Grant Murphy (gmurphy) conducted an audit of OpenStack and reports the following potential SQL injection vulnerabilities:
[gm@localhost openstack]$ for q in SELECT WHERE INSERT UPDATE DELETE; do ack $q | grep '%'; done | grep -v test
swift/swift/common/db.py:379: SELECT ROWID FROM %s ORDER BY ROWID DESC LIMIT 1
swift/swift/common/db.py:424: SELECT * FROM %s WHERE ROWID > ? ORDER BY ROWID ASC LIMIT ?
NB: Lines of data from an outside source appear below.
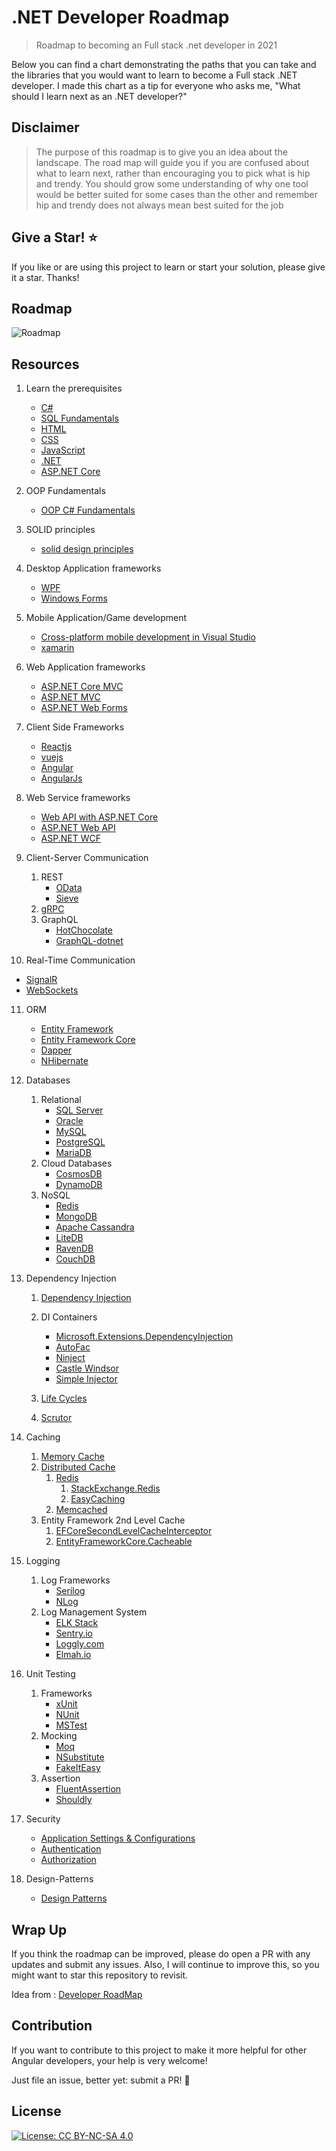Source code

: # .NET Developer Roadmap

> Roadmap to becoming an Full stack .net developer in 2021

Below you can find a chart demonstrating the paths that you can take and the libraries that you would want to learn to become a Full stack .NET developer. I made this chart as a tip for everyone who asks me, "What should I learn next as an .NET developer?"

## Disclaimer

> The purpose of this roadmap is to give you an idea about the landscape. The road map will guide you if you are confused about what to learn next, rather than encouraging you to pick what is hip and trendy. You should grow some understanding of why one tool would be better suited for some cases than the other and remember hip and trendy does not always mean best suited for the job

## Give a Star! :star:

If you like or are using this project to learn or start your solution, please give it a star. Thanks!

## Roadmap

![Roadmap](https://github.com/saifaustcse/.net-developer-roadmap/blob/master/images/donet-developer-roadmap-v2.png)

## Resources

1. Learn the prerequisites

    - [C#](https://docs.microsoft.com/en-us/dotnet/csharp/)
    - [SQL Fundamentals](https://www.w3schools.com/sql/)
    - [HTML](https://www.w3schools.com/html/)
    - [CSS](https://www.w3schools.com/css/)
    - [JavaScript](https://www.w3schools.com/js/)
    - [.NET](https://docs.microsoft.com/en-us/documentation/)
    - [ASP.NET Core](https://docs.microsoft.com/en-us/aspnet/core/?view=aspnetcore-5.0)

2. OOP Fundamentals

    - [OOP C# Fundamentals](https://www.w3schools.com/cs/cs_oop.asp)

3. SOLID principles

    - [solid design principles](https://dotnettutorials.net/course/solid-design-principles/)

4. Desktop Application frameworks

    - [WPF](https://docs.microsoft.com/en-us/windows/win32/fwp/windows-filtering-platform-start-page)
    - [Windows Forms](https://docs.microsoft.com/en-us/dotnet/desktop/winforms/?view=netdesktop-5.0)

5. Mobile Application/Game development

    - [Cross-platform mobile development in Visual Studio](https://docs.microsoft.com/en-us/visualstudio/cross-platform/cross-platform-mobile-development-in-visual-studio?view=vs-2019)
    - [xamarin](https://docs.microsoft.com/en-us/xamarin/?view=vs-2019)

6. Web Application frameworks

    - [ASP.NET Core MVC](https://docs.microsoft.com/en-us/aspnet/core/mvc/overview?view=aspnetcore-5.0)
    - [ASP.NET MVC](https://docs.microsoft.com/en-us/aspnet/mvc/)
    - [ASP.NET Web Forms](https://docs.microsoft.com/en-us/aspnet/web-forms/)

7. Client Side Frameworks

    - [Reactjs](https://reactjs.org/)
    - [vuejs](https://vuejs.org/)
    - [Angular](https://angular.io/)
    - [AngularJs](https://angularjs.org/)

8. Web Service frameworks

    - [Web API with ASP.NET Core](https://docs.microsoft.com/en-us/aspnet/core/tutorials/first-web-api?view=aspnetcore-5.0&tabs=visual-studio)
    - [ASP.NET Web API](https://docs.microsoft.com/en-us/aspnet/web-api/)
    - [ASP.NET WCF](https://docs.microsoft.com/en-us/dotnet/framework/wcf/getting-started-tutorial)

9. Client-Server Communication

    1. REST
        - [OData](https://devblogs.microsoft.com/odata/experimenting-with-odata-in-asp-net-core-3-1)
        - [Sieve](https://github.com/Biarity/Sieve)
    2. [gRPC](https://docs.microsoft.com/en-us/aspnet/core/grpc)
    3. GraphQL
        - [HotChocolate](https://github.com/ChilliCream/hotchocolate)
        - [GraphQL-dotnet](https://github.com/graphql-dotnet/graphql-dotnet)

10. Real-Time Communication

-   [SignalR](https://docs.microsoft.com/aspnet/core/signalr)
-   [WebSockets](https://docs.microsoft.com/en-us/aspnet/core/fundamentals/websockets)

11. ORM

    -   [Entity Framework](https://docs.microsoft.com/en-us/ef/)
    -   [Entity Framework Core](https://docs.microsoft.com/en-us/ef/core/)
    -   [Dapper](https://github.com/StackExchange/Dapper)
    -   [NHibernate](https://github.com/nhibernate/nhibernate-core)

12. Databases

    1. Relational
        - [SQL Server](https://www.microsoft.com/sql-server/sql-server-2019)
        - [Oracle](https://www.oracle.com/database/technologies/oracle-database-software-downloads.html)
        - [MySQL](https://www.mysql.com) 
        - [PostgreSQL](https://www.postgresql.org)
        - [MariaDB](https://mariadb.org)
    2. Cloud Databases
        - [CosmosDB](https://docs.microsoft.com/azure/cosmos-db)
        - [DynamoDB](https://aws.amazon.com/dynamodb)
    3. NoSQL
        - [Redis](https://redis.io)
        - [MongoDB](https://docs.microsoft.com/aspnet/core/tutorials/first-mongo-app)
        - [Apache Cassandra](http://cassandra.apache.org)
        - [LiteDB](https://github.com/mbdavid/LiteDB)
        - [RavenDB](https://github.com/ravendb/ravendb)
        - [CouchDB](http://couchdb.apache.org)

13. Dependency Injection

    1. [Dependency Injection](https://dotnettutorials.net/lesson/dependency-injection-design-pattern-csharp/)

    2. DI Containers

        - [Microsoft.Extensions.DependencyInjection](https://docs.microsoft.com/aspnet/core/fundamentals/dependency-injection)
        - [AutoFac](https://autofaccn.readthedocs.io/en/latest/integration/aspnetcore.html)
        - [Ninject](http://www.ninject.org)
        - [Castle Windsor](https://github.com/castleproject/Windsor)
        - [Simple Injector](https://github.com/simpleinjector/SimpleInjector)

    3. [Life Cycles](https://docs.microsoft.com/aspnet/core/fundamentals/dependency-injection#service-lifetimes)
    4. [Scrutor](https://github.com/khellang/Scrutor)

14. Caching

    1. [Memory Cache](https://docs.microsoft.com/aspnet/core/performance/caching/memory)
    2. [Distributed Cache](https://docs.microsoft.com/aspnet/core/performance/caching/distributed)
        1. [Redis](https://redis.io/)
            1. [StackExchange.Redis](https://stackexchange.github.io/StackExchange.Redis)
            2. [EasyCaching](https://github.com/dotnetcore/EasyCaching)
        2. [Memcached](https://memcached.org)
    3. Entity Framework 2nd Level Cache
        1. [EFCoreSecondLevelCacheInterceptor](https://github.com/VahidN/EFCoreSecondLevelCacheInterceptor)
        2. [EntityFrameworkCore.Cacheable](https://github.com/SteffenMangold/EntityFrameworkCore.Cacheable)

15. Logging

    1. Log Frameworks
        - [Serilog](https://github.com/serilog/serilog)
        - [NLog](https://github.com/NLog/NLog)
    2. Log Management System
        - [ELK Stack](https://www.elastic.co/what-is/elk-stack)
        - [Sentry.io](http://sentry.io)
        - [Loggly.com](https://loggly.com)
        - [Elmah.io](http://elmah.io)

16. Unit Testing

    1. Frameworks
        - [xUnit](https://docs.microsoft.com/dotnet/core/testing/unit-testing-with-dotnet-test)
        - [NUnit](https://docs.microsoft.com/dotnet/core/testing/unit-testing-with-nunit)
        - [MSTest](https://docs.microsoft.com/dotnet/core/testing/unit-testing-with-mstest)
    2. Mocking
        - [Moq](https://github.com/moq/moq4)
        - [NSubstitute](https://github.com/nsubstitute/NSubstitute)
        - [FakeItEasy](https://github.com/FakeItEasy/FakeItEasy)
    3. Assertion
        - [FluentAssertion](https://github.com/fluentassertions/fluentassertions)
        - [Shouldly](https://github.com/shouldly/shouldly)

17. Security

    -   [Application Settings & Configurations](https://docs.microsoft.com/en-us/aspnet/core/fundamentals/configuration/?view=aspnetcore-5.0)
    -   [Authentication](https://docs.microsoft.com/en-us/aspnet/core/security/authentication/?view=aspnetcore-5.0)
    -   [Authorization](https://docs.microsoft.com/en-us/aspnet/core/security/authorization/introduction?view=aspnetcore-5.0)

18. Design-Patterns

    -   [Design Patterns](https://dotnettutorials.net/course/dot-net-design-patterns/)

## Wrap Up

If you think the roadmap can be improved, please do open a PR with any updates and submit any issues. Also, I will continue to improve this, so you might want to star this repository to revisit.

Idea from : [Developer RoadMap](https://github.com/kamranahmedse/developer-roadmap)

## Contribution

If you want to contribute to this project to make it more helpful for other Angular developers, your help is very welcome!

Just file an issue, better yet: submit a PR! 🙂

## License

[![License: CC BY-NC-SA 4.0](https://img.shields.io/badge/License-CC%20BY--NC--SA%204.0-lightgrey.svg)](https://creativecommons.org/licenses/by-nc-sa/4.0/)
swift/swift/common/db.py:440: "SELECT sync_point FROM %s_sync WHERE remote_id=?"
swift/swift/common/db.py:456: SELECT remote_id, sync_point FROM %s_sync
swift/swift/common/db.py:561: metadata = conn.execute('SELECT metadata FROM %s_stat' %
swift/swift/common/db.py:592: md = conn.execute('SELECT metadata FROM %s_stat' %
swift/swift/common/db.py:633: md = conn.execute('SELECT metadata FROM %s_stat' %
nova/nova/virt/hyperv/volumeutils.py:78: "WHERE TargetName='%s'" % target_iqn)
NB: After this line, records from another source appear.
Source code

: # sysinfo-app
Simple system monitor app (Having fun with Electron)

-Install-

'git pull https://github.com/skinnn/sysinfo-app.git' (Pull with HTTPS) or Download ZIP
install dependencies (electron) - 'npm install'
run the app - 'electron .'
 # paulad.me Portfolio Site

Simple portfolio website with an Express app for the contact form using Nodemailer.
nova/nova/virt/hyperv/hostutils.py:66: "WHERE DeviceID='%s'"
nova/nova/virt/hyperv/basevolumeutils.py:123: "Class WHERE TargetName='%s'"
swift/swift/common/db.py:424: SELECT * FROM %s WHERE ROWID > ? ORDER BY ROWID ASC LIMIT ?
swift/swift/common/db.py:440: "SELECT sync_point FROM %s_sync WHERE remote_id=?"
nova/nova/db/sqlalchemy/migrate_repo/versions/152_change_type_of_deleted_column.py:40: return "INSERT INTO %s %s" % (
nova/nova/db/sqlalchemy/utils.py:64: return "INSERT INTO %s %s" % (
swift/swift/common/db.py:512: INSERT INTO %s_sync (sync_point, remote_id)
swift/swift/common/db.py:376: UPDATE %s_stat SET id=?
swift/swift/common/db.py:403: UPDATE %s_stat SET created_at=MIN(?, created_at),
swift/swift/common/db.py:518: UPDATE %s_sync SET sync_point=max(?, sync_point)
swift/swift/common/db.py:607: conn.execute('UPDATE %s_stat SET metadata = ?' % self.db_type,
swift/swift/common/db.py:644: conn.execute('UPDATE %s_stat SET metadata = ?' %
Upstream has been notified and investigation of these issues will be needed.
These may not be exploitable so no CVE for now.